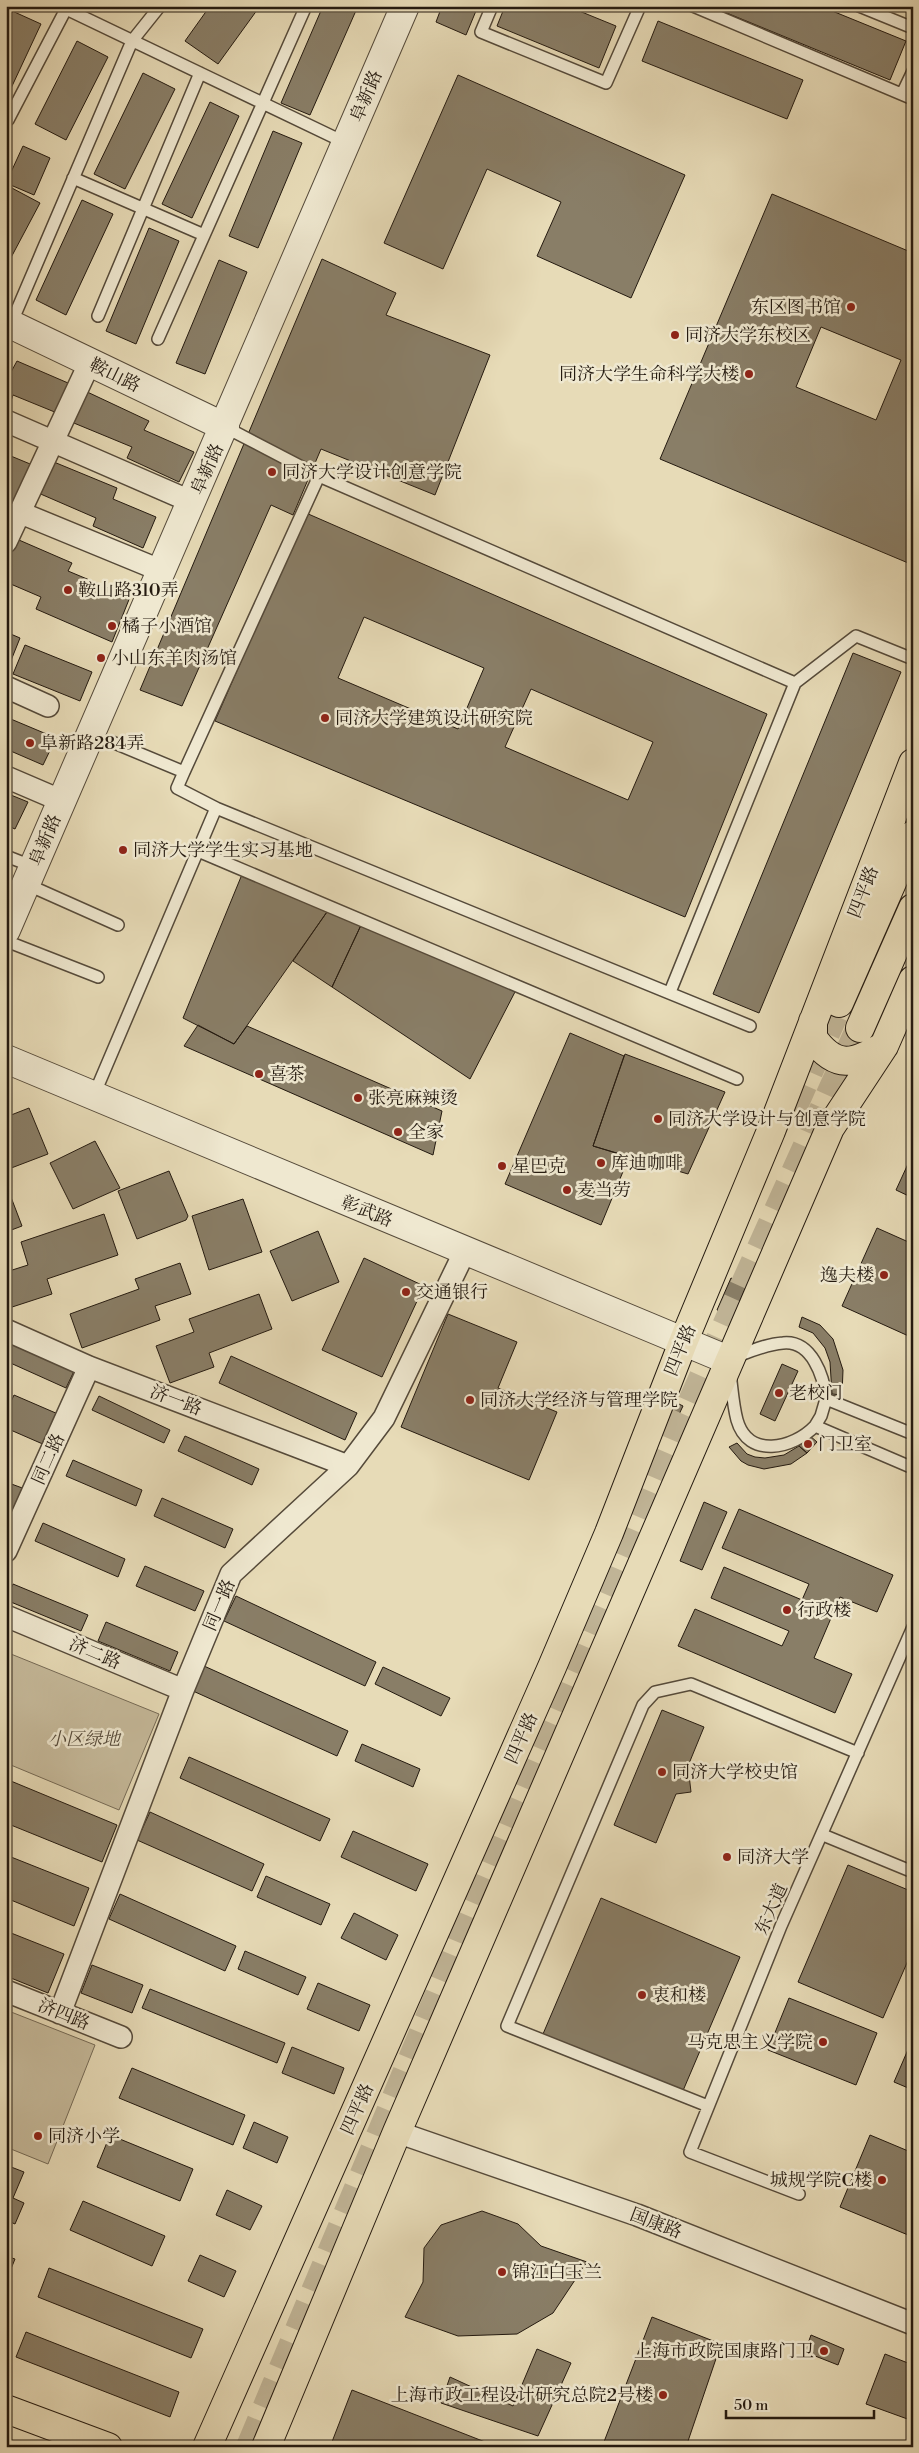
<svg xmlns="http://www.w3.org/2000/svg" width="919" height="2453" font-family="'Libre Bodoni','Noto Serif SC',serif">
	<style>
		.green { fill: #c6ba9b; stroke: #756a56 }
		.building { fill: #897e67; stroke: #241a10; fill-rule: evenodd }
		.lines { fill: none; stroke-linecap: round; stroke-linejoin: round }
		.primary-tunnel { stroke: #c0b496; stroke-width: 28; stroke-dasharray: 28 14; stroke-linecap: butt }
		.service-casing { stroke: #554a3a; stroke-width: 14 }
		.minor-casing { stroke: #554a3a; stroke-width: 24 }
		.tertiary-casing { stroke: #554a3a; stroke-width: 30 }
		.primary-casing { stroke: #241a10; stroke-width: 30 }
		.service { stroke: #efe8d0; stroke-width: 11 }
		.minor { stroke: #efe8d0; stroke-width: 21 }
		.tertiary { stroke: #efe8d0; stroke-width: 28 }
		.primary { stroke: #e7dbb7; stroke-width: 28 }
		.poi-dot { fill: #8f2418; stroke: #efe8d0; stroke-width: 2 }
		.labels { text-anchor: middle; stroke-width: 5; stroke-linejoin: round; paint-order: stroke }
		.street-label { font-size: 18px; fill: #241a10; stroke: #efe8d0 }
		.poi-label { font-size: 18px; fill: #241a10; stroke: #efe8d0; text-anchor: start }
		.park-label { font-size: 18px; font-style: italic; fill: #554a3a; stroke: #efe8d0 }
	</style>
	<rect width="100%" height="100%" fill="#e7dbb7"/>
	<filter id="stains"><feTurbulence type="fractalNoise" baseFrequency=".004" numOctaves="4"/><feColorMatrix values="0 0 0 0 .2 0 0 0 0 .09 0 0 0 0 .02 0 0 0 .5 -.17"/></filter>
	<radialGradient id="worn" r=".72"><stop offset=".6" stop-color="#630" stop-opacity="0"/><stop offset="1" stop-color="#630" stop-opacity=".3"/></radialGradient>
	<path class="green" d="M6,1652L159,1714L119,1810L6,1763Z
		M6,2010L95,2045L48,2164L6,2147Z"/>
	<path class="building" d="M210,6H260L218,64L185,41Z
		M323,6H358L310,115L281,103Z
		M442,6H478L466,35L436,22Z
		M505,6H567L616,26L599,68L497,26Z
		M718,6H820L906,41L890,80L717,9Z
		M10,10L41,24L6,99V17Z
		M658,21L803,80L787,119L642,61Z
		M77,41L108,57L66,140L35,124Z
		M143,73L175,89L125,189L94,174Z
		M458,75L685,175L631,298L537,256L561,202L487,169L443,269L384,243Z
		M210,102L239,116L192,218L162,204Z
		M273,131L302,143L258,248L229,236Z
		M23,146L50,158L34,195L6,183Z
		M10,187L40,203L6,267V195Z
		M772,194L913,253V565L660,459ZM821,327L901,360L876,420L796,387Z
		M82,200L113,214L66,315L36,300Z
		M149,228L179,241L136,344L106,331Z
		M322,259L396,293L386,315L490,355L435,495L321,449L293,515L271,505L182,706L140,690Z
		M219,260L247,272L205,374L176,363Z
		M17,361L75,386L62,415L13,395L9,407L6,406V370L11,372Z
		M83,390L149,421L144,430L194,452L179,482L127,458L132,447L69,421Z
		M6,454L35,466L15,512L6,508Z
		M49,460L117,488L113,499L156,517L143,548L93,526L96,518L36,492Z
		M306,513L767,714L685,917L215,721ZM364,617L484,668L458,729L338,678ZM531,689L653,742L628,800L505,747Z
		M12,537L72,563L68,571L130,597L112,642L36,609L41,597L6,582V551Z
		M6,632L20,638L8,668H6Z
		M25,645L92,672L80,701L13,674Z
		M853,653L901,672L759,1013L713,994Z
		M6,717L56,738L43,765L6,749Z
		M6,793L28,802L15,829L6,825Z
		M243,872L329,909L234,1044L183,1018Z
		M329,909L362,923L332,987L293,961Z
		M362,923L516,990L470,1079L332,987Z
		M198,1025L234,1044L247,1026L442,1111L433,1155L184,1046Z
		M570,1033L624,1056L593,1146L629,1157L601,1225L505,1184Z
		M625,1054L725,1092L688,1174L593,1146Z
		M29,1108L48,1154L6,1170V1117Z
		M95,1141L120,1188L73,1209L50,1163Z
		M913,1153V1198L896,1190Z
		M169,1171L188,1216L186,1220L137,1239L118,1191Z
		M6,1184L22,1226L6,1232Z
		M243,1199L262,1252L209,1270L192,1216Z
		M104,1214L118,1255L47,1279L52,1294L6,1309V1272L28,1265L21,1242Z
		M877,1228L913,1244V1338L842,1306Z
		M318,1231L339,1282L292,1301L270,1251Z
		M364,1258L424,1286L382,1377L322,1350Z
		M180,1263L191,1294L155,1306L160,1320L82,1348L70,1314L139,1289L135,1279Z
		M731,1278L747,1285L733,1317L717,1310Z
		M259,1294L272,1329L209,1353L214,1367L170,1383L156,1346L194,1332L189,1319Z
		M448,1314L517,1342L498,1388L557,1412L529,1480L401,1427Z
		M802,1317L820,1325L833,1339L843,1370L842,1395L832,1394L830,1362L825,1348L813,1333L799,1327Z
		M6,1338L75,1369L66,1388L6,1361Z
		M231,1356L357,1413L345,1440L219,1383Z
		M782,1364L798,1371L775,1421L760,1414Z
		M14,1395L58,1414L45,1445L6,1428V1412Z
		M99,1396L170,1430L164,1443L92,1410Z
		M675,1402L683,1406L673,1427L665,1423Z
		M809,1435L817,1442L807,1453L799,1446Z
		M185,1436L259,1469L252,1485L178,1451Z
		M737,1443L747,1454L755,1457L765,1458L784,1455L799,1446L807,1453L791,1464L764,1469L748,1465L741,1461L729,1447Z
		M73,1460L142,1490L136,1506L66,1476Z
		M6,1482L25,1489L12,1519L6,1516Z
		M162,1498L233,1529L225,1548L154,1516Z
		M704,1502L727,1512L702,1570L680,1561Z
		M739,1509L893,1575L877,1612L840,1597L814,1658L852,1674L835,1713L678,1646L695,1609L782,1646L789,1631L711,1598L724,1567L802,1600L809,1584L722,1548Z
		M43,1523L125,1559L118,1577L35,1541Z
		M145,1566L204,1591L195,1611L136,1586Z
		M13,1584L88,1615L81,1631L6,1600Z
		M236,1596L376,1662L365,1686L224,1621Z
		M106,1622L178,1652L170,1671L98,1641Z
		M204,1666L348,1731L337,1756L193,1691Z
		M383,1667L450,1698L441,1716L375,1684Z
		M662,1710L704,1727L688,1766L691,1792L676,1794L656,1843L614,1825Z
		M362,1744L420,1769L413,1787L355,1761Z
		M189,1757L330,1819L320,1841L180,1778Z
		M6,1779L117,1825L102,1862L6,1823Z
		M150,1812L264,1864L252,1891L137,1840Z
		M353,1831L428,1864L416,1891L341,1857Z
		M6,1855L89,1888L74,1926L6,1898Z
		M848,1865L913,1892V1949L883,2018L798,1982Z
		M266,1876L330,1904L321,1925L257,1897Z
		M120,1894L236,1946L225,1971L109,1919Z
		M601,1898L740,1957L682,2093L543,2034Z
		M354,1913L398,1935L386,1960L341,1938Z
		M6,1931L64,1954L48,1993L6,1976Z
		M245,1951L306,1977L298,1995L238,1969Z
		M92,1965L143,1985L132,2013L81,1993Z
		M318,1983L370,2005L359,2031L307,2009Z
		M150,1989L285,2043L277,2063L142,2008Z
		M789,1998L877,2033L856,2085L768,2050Z
		M913,2038V2090L894,2082Z
		M292,2047L344,2068L334,2094L282,2073Z
		M132,2068L245,2115L233,2145L119,2098Z
		M254,2122L288,2137L277,2163L243,2148Z
		M110,2135L193,2169L180,2201L97,2167Z
		M870,2135L913,2153V2237L840,2207Z
		M6,2165L24,2172L13,2198L24,2203L15,2224L6,2220Z
		M227,2190L262,2206L250,2230L216,2215Z
		M83,2201L165,2236L152,2266L70,2230Z
		M482,2211L518,2224L541,2246L587,2262L553,2313L517,2334L458,2336L405,2317L423,2282L424,2248L441,2225Z
		M200,2255L236,2271L224,2297L188,2281Z
		M6,2256L15,2259L6,2281Z
		M49,2268L203,2329L191,2358L38,2297Z
		M652,2317L721,2344L686,2447H602Z
		M26,2332L179,2392L170,2417L16,2357Z
		M811,2335L844,2349L838,2365L805,2352Z
		M537,2349L571,2363L538,2436L441,2403L450,2377L513,2406Z
		M885,2354L913,2365V2421L866,2404Z
		M352,2390L498,2447H330Z"/>
	<g class="lines">
		<path class="primary-tunnel" d="M792,1110L834,1015
			M250,2447L468,1925L680,1428L860,1028"/>
		<defs>
			<path id="service" d="M60,6L346,143
				M492,6L481,32L606,83L640,6
				M693,6L913,99
				M859,6L913,28
				M902,94L913,71
				M6,119L8,120L66,9
				M73,178L204,235
				M98,316L200,73
				M11,324L132,41L160,6
				M158,339L306,6
				M225,427L319,476
				M112,742L184,772L319,476L795,683L856,636L913,659
				M184,772L177,788L216,808
				M198,851L737,1079
				M6,856L34,867
				M26,884L118,925
				M6,941L98,977
				M670,992L795,683
				M94,1095L216,808L750,1026
				M735,1357C751,1351 767,1344 783,1343C812,1340 824,1377 826,1399L913,1434
				M730,1373C732,1388 733,1405 737,1420C748,1459 793,1449 815,1426L913,1468
				M815,1426L821,1416L826,1399
				M823,1835L913,1872
				M708,2106L507,2026L643,1705L655,1692L691,1684L858,1753
				M799,2194L690,2152L781,1926L913,1627"/>
			<path id="minor" d="M6,421L192,502
				M21,513L162,571
				M6,542L90,362
				M6,687L48,706
				M6,777L62,801
				M6,1330L89,1367L348,1466
				M6,1551L89,1367
				M6,1616L183,1690
				M6,1991L121,2037
				M60,2013L183,1690L231,1574L348,1466L384,1418L465,1251
				M397,2132L637,2215L913,2324"/>
			<path id="tertiary" d="M6,322L225,427
				M6,930L405,6
				M6,1059L728,1360"/>
			<path id="primary" d="M839,1003L913,835
				M813,1021V1038C836,1070 854,1064 884,1046
				M860,1028L913,908
				M6,2409L108,2447
				M207,2447L552,1667L609,1533L684,1340L771,1131L913,763
				M266,2447L397,2132L830,1128L884,1046L913,980"/>
		</defs>
		<use href="#service" class="service-casing"/>
		<use href="#minor" class="minor-casing"/>
		<use href="#tertiary" class="tertiary-casing"/>
		<use href="#primary" class="primary-casing"/>
		<use href="#service" class="service"/>
		<use href="#minor" class="minor"/>
		<use href="#tertiary" class="tertiary"/>
		<use href="#primary" class="primary"/>
	</g>
	<g class="poi-dot">
		<circle cx="851" cy="307" r="5"/>
		<circle cx="675" cy="335" r="5"/>
		<circle cx="749" cy="374" r="5"/>
		<circle cx="272" cy="472" r="5"/>
		<circle cx="68" cy="590" r="5"/>
		<circle cx="112" cy="626" r="5"/>
		<circle cx="101" cy="658" r="5"/>
		<circle cx="325" cy="718" r="5"/>
		<circle cx="30" cy="743" r="5"/>
		<circle cx="123" cy="850" r="5"/>
		<circle cx="259" cy="1074" r="5"/>
		<circle cx="358" cy="1098" r="5"/>
		<circle cx="658" cy="1119" r="5"/>
		<circle cx="398" cy="1132" r="5"/>
		<circle cx="601" cy="1163" r="5"/>
		<circle cx="502" cy="1166" r="5"/>
		<circle cx="567" cy="1190" r="5"/>
		<circle cx="884" cy="1275" r="5"/>
		<circle cx="406" cy="1292" r="5"/>
		<circle cx="779" cy="1393" r="5"/>
		<circle cx="470" cy="1400" r="5"/>
		<circle cx="808" cy="1444" r="5"/>
		<circle cx="787" cy="1610" r="5"/>
		<circle cx="662" cy="1772" r="5"/>
		<circle cx="727" cy="1857" r="5"/>
		<circle cx="642" cy="1995" r="5"/>
		<circle cx="823" cy="2042" r="5"/>
		<circle cx="38" cy="2136" r="5"/>
		<circle cx="882" cy="2180" r="5"/>
		<circle cx="502" cy="2272" r="5"/>
		<circle cx="824" cy="2351" r="5"/>
		<circle cx="663" cy="2395" r="5"/>
	</g>
	<g class="labels">
		<g class="street-label">
			<text transform="translate(366 96) rotate(-67)" y="6">阜新路</text>
			<text transform="translate(115 375) rotate(26)" y="6">鞍山路</text>
			<text transform="translate(207 469) rotate(-66)" y="6">阜新路</text>
			<text transform="translate(45 840) rotate(-67)" y="6">阜新路</text>
			<text transform="translate(863 892) rotate(-69)" y="6">四平路</text>
			<text transform="translate(367 1211) rotate(22)" y="6">彰武路</text>
			<text transform="translate(680 1350) rotate(-68)" y="6">四平路</text>
			<text transform="translate(176 1400) rotate(21)" y="6">济一路</text>
			<text transform="translate(48 1459) rotate(-66)" y="6">同二路</text>
			<text transform="translate(219 1605) rotate(-67)" y="6">同一路</text>
			<text transform="translate(95 1653) rotate(23)" y="6">济二路</text>
			<text transform="translate(521 1738) rotate(-66)" y="6">四平路</text>
			<text transform="translate(771 1909) rotate(-66)" y="6">东大道</text>
			<text transform="translate(64 2014) rotate(22)" y="6">济四路</text>
			<text transform="translate(357 2109) rotate(-66)" y="6">四平路</text>
			<text transform="translate(656 2223) rotate(21)" y="6">国康路</text>
		</g>
		<g class="poi-label">
			<text x="841" y="313" text-anchor="end">东区图书馆</text>
			<text x="685" y="341">同济大学东校区</text>
			<text x="739" y="380" text-anchor="end">同济大学生命科学大楼</text>
			<text x="282" y="478">同济大学设计创意学院</text>
			<text x="78" y="596">鞍山路310弄</text>
			<text x="122" y="632">橘子小酒馆</text>
			<text x="111" y="664">小山东羊肉汤馆</text>
			<text x="335" y="724">同济大学建筑设计研究院</text>
			<text x="40" y="749">阜新路284弄</text>
			<text x="133" y="856">同济大学学生实习基地</text>
			<text x="269" y="1080">喜茶</text>
			<text x="368" y="1104">张亮麻辣烫</text>
			<text x="668" y="1125">同济大学设计与创意学院</text>
			<text x="408" y="1138">全家</text>
			<text x="611" y="1169">库迪咖啡</text>
			<text x="512" y="1172">星巴克</text>
			<text x="577" y="1196">麦当劳</text>
			<text x="874" y="1281" text-anchor="end">逸夫楼</text>
			<text x="416" y="1298">交通银行</text>
			<text x="789" y="1399">老校门</text>
			<text x="480" y="1406">同济大学经济与管理学院</text>
			<text x="818" y="1450">门卫室</text>
			<text x="797" y="1616">行政楼</text>
			<text x="672" y="1778">同济大学校史馆</text>
			<text x="737" y="1863">同济大学</text>
			<text x="652" y="2001">衷和楼</text>
			<text x="813" y="2048" text-anchor="end">马克思主义学院</text>
			<text x="48" y="2142">同济小学</text>
			<text x="872" y="2186" text-anchor="end">城规学院C楼</text>
			<text x="512" y="2278">锦江白玉兰</text>
			<text x="814" y="2357" text-anchor="end">上海市政院国康路门卫</text>
			<text x="653" y="2401" text-anchor="end">上海市政工程设计研究总院2号楼</text>
		</g>
		<g class="park-label">
			<text x="84" y="1745">小区绿地</text>
		</g>
	</g>
	<rect width="919" height="2453" fill="none" stroke="#e7dbb7" stroke-width="25"/>
	<rect x="8" y="8" width="904" height="2438" fill="none" stroke="#241a10" stroke-width="2.5"/>
	<rect x="12" y="12" width="894" height="2428" fill="none" stroke="#241a10"/>
	<path d="M726 2410v8h148v-8" fill="none" stroke="#241a10" stroke-width="2.5"/>
	<text x="734" y="2410" font-size="15" fill="#241a10" stroke="#efe8d0" stroke-width="4" paint-order="stroke">50 m</text>
	<rect width="100%" height="100%" filter="url(#stains)"/>
	<rect width="100%" height="100%" fill="url(#worn)"/>
</svg>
-*-
- **EXERCISE DETAILS**
Copy every line of the material above in which the string "lines" can be found.

- **RESULT OF THIS TASK**
		.lines { fill: none; stroke-linecap: round; stroke-linejoin: round }
	<g class="lines">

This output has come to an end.